An entirely new point raised for the first time before the High Court is not a question involved in the case unless it goes to the root of the matter. It will, therefore, depend on the facts and circumstance of each case whether a question of law is a substantial one and involved in the case, or not; the paramount overall consideration being the need for striking a judicious balance between the indispensable obligation to do justice at all stages and impelling necessity of avoiding prolongation in the life of any lis.” 28. Recently in another judgment reported as State of Rajasthan v.Shiv Dayal, it was held that a concurrent finding of the fact is binding, unless it is pointed out that it was recorded de hors the pleadings or it was based on no evidence or based on misreading of the material on records and documents.
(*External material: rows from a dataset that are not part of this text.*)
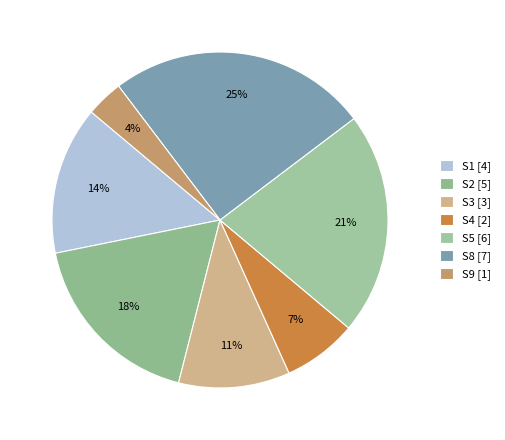

Approximately how many times larger is the value at S3 compared to S8?

0.4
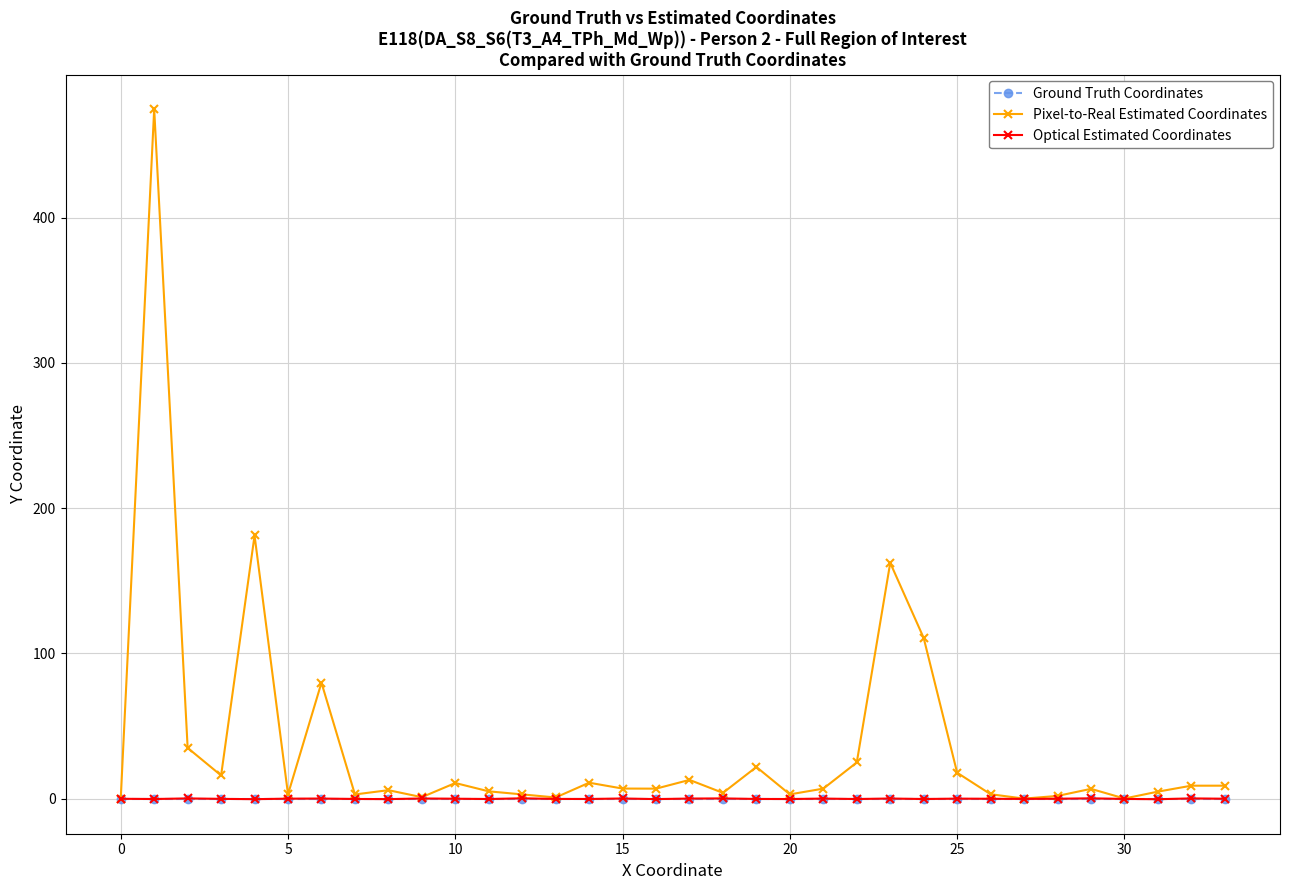

Which series has the largest total across all categories?

Pixel-to-Real Estimated Coordinates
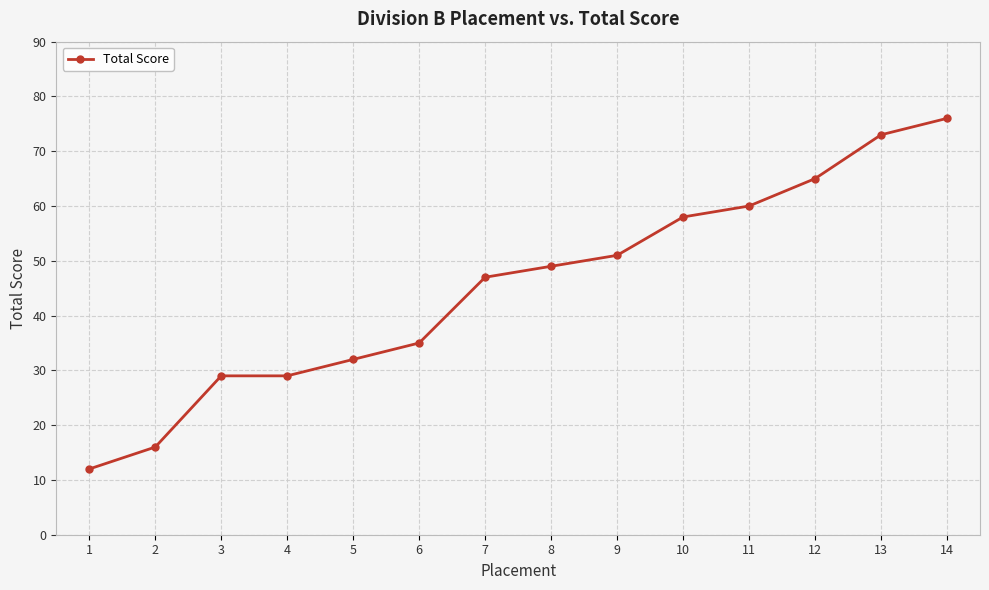

Which category has the highest value across all series?

14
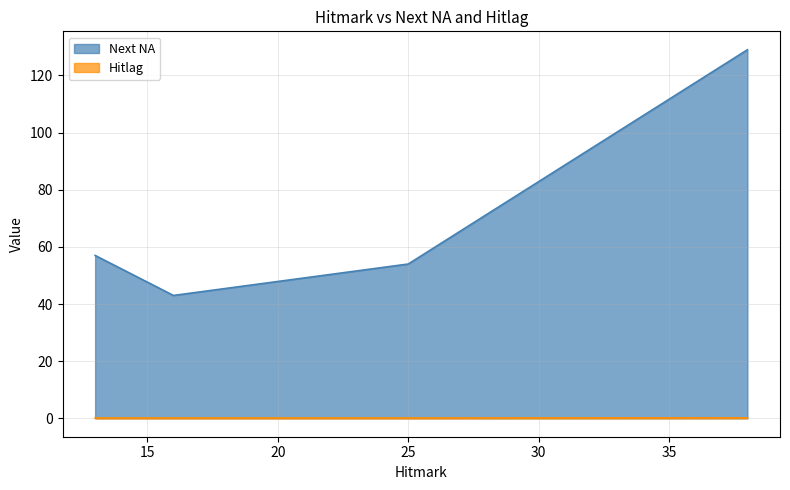

What is the spread (max minus min) of values at 16?

42.9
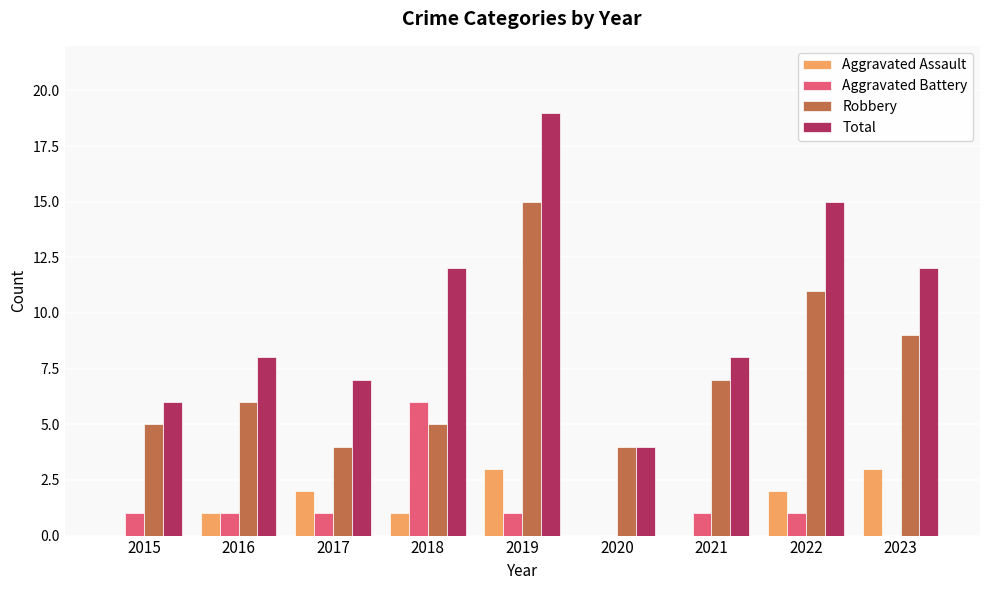

Is the value of Robbery at 2016 greater than the value of Aggravated Assault at 2015?

Yes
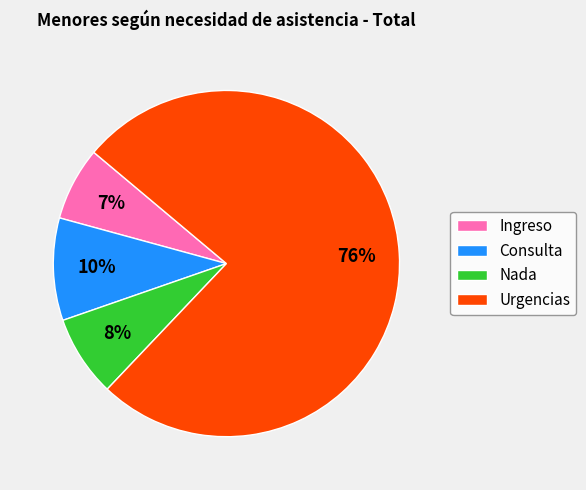

To the nearest percent, what is the average slice percentage?

25%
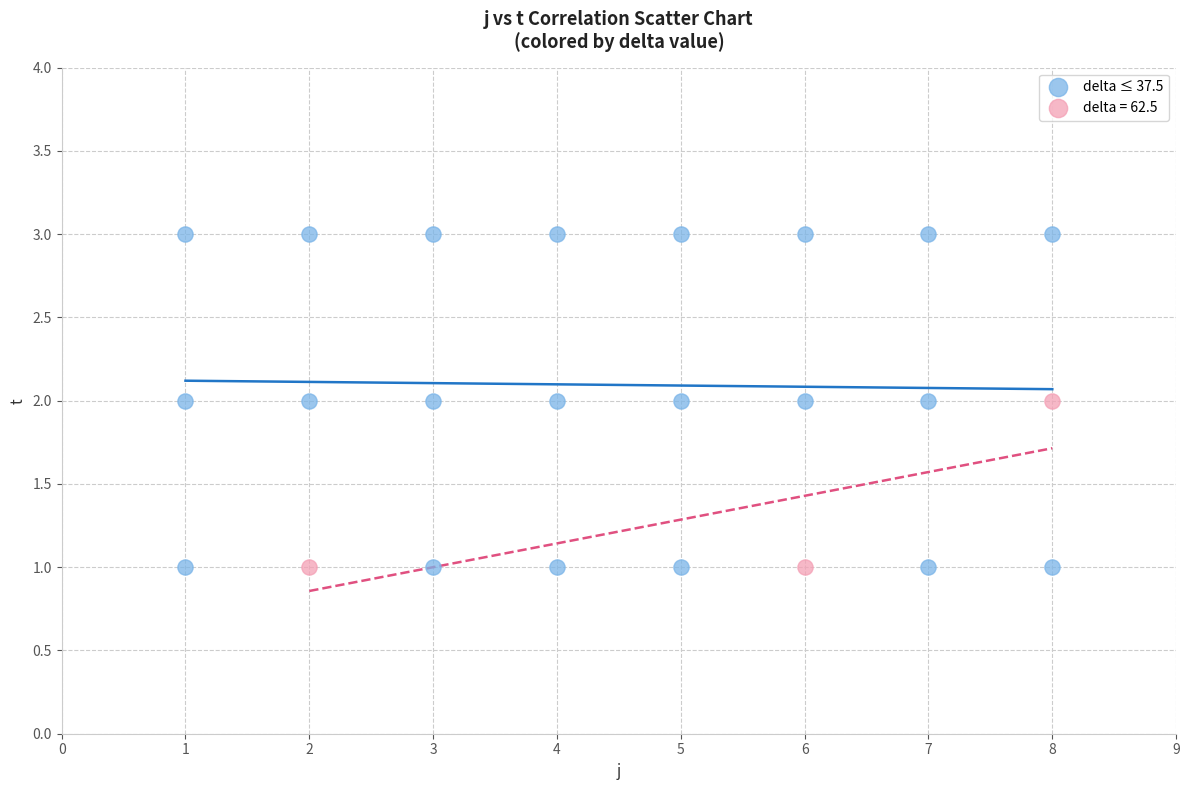

Which series has the largest Y range (max minus min)?

delta ≤ 37.5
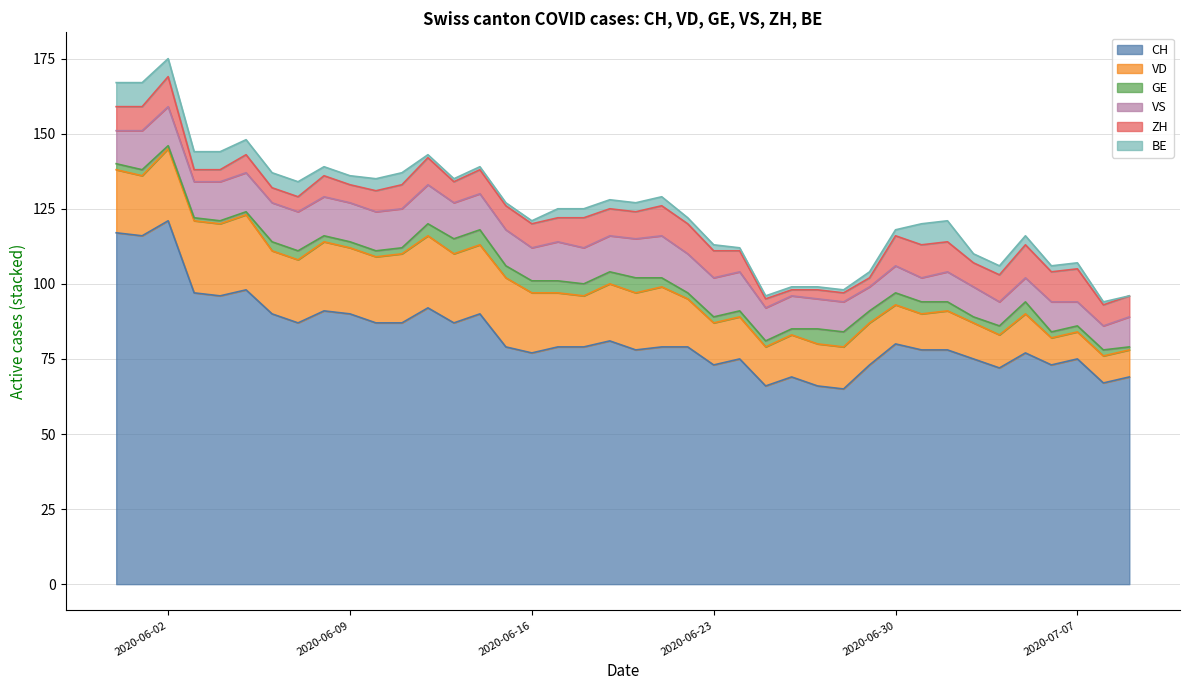

What is the average value of the ZH series?

7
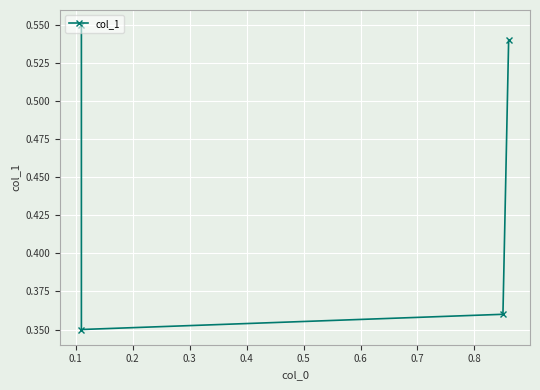

Where is the data nearest to the value 0?

0.1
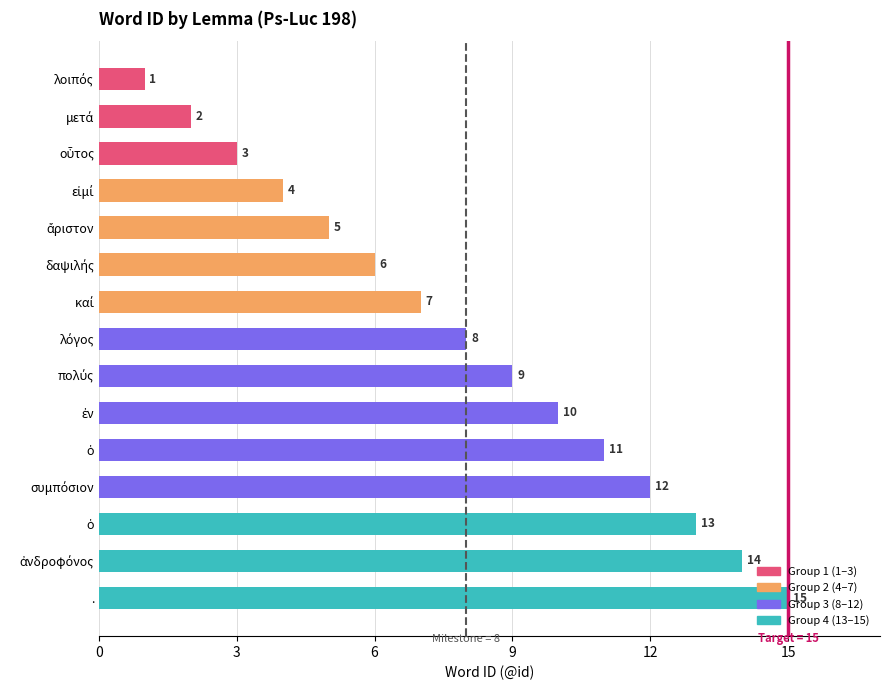

How many series are shown in this chart?

1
The Court held as under: “When any concurrent finding of fact is assailed in second appeal, the appellant is entitled to point out that it is bad in law because it was recorded de hors the pleadings or it was based on no evidence or it was based on misreading of material documentary evidence or it was recorded against any provision of law and lastly, the decision is one which no Judge acting judicially could reasonably have reached. (see observation made by learned Judge Vivian Bose, J. as His Lordship then was a Judge of the Nagpur High Court in Rajeshwar Vishwanath Mamidwar & Ors. vs. Dashrath Narayan Chilwelkar & Ors., AIR 1943 Nagpur 117 Para 43).” 15. This court cannot proceed to hear a second appeal without there being any substantial question of law involved in the appeal. Existence of substantial question of law is the sine-qua-non for the exercise of the jurisdiction under the amended Section 100 of the Code. Learned counsel appearing for the appellant failed to point out any substantial question of law which may arise for determination in the case. 16. In view of above, since no substantial question of law arises for determination in the instant case, this is not a fit case for admission. Consequently, the appeal is dismissed at motion stage itself under the provisions of Order 41 Rule 11 read with Order 42 Rule 1 of CPC. No order as to costs. 17. A decree be drawn up accordingly.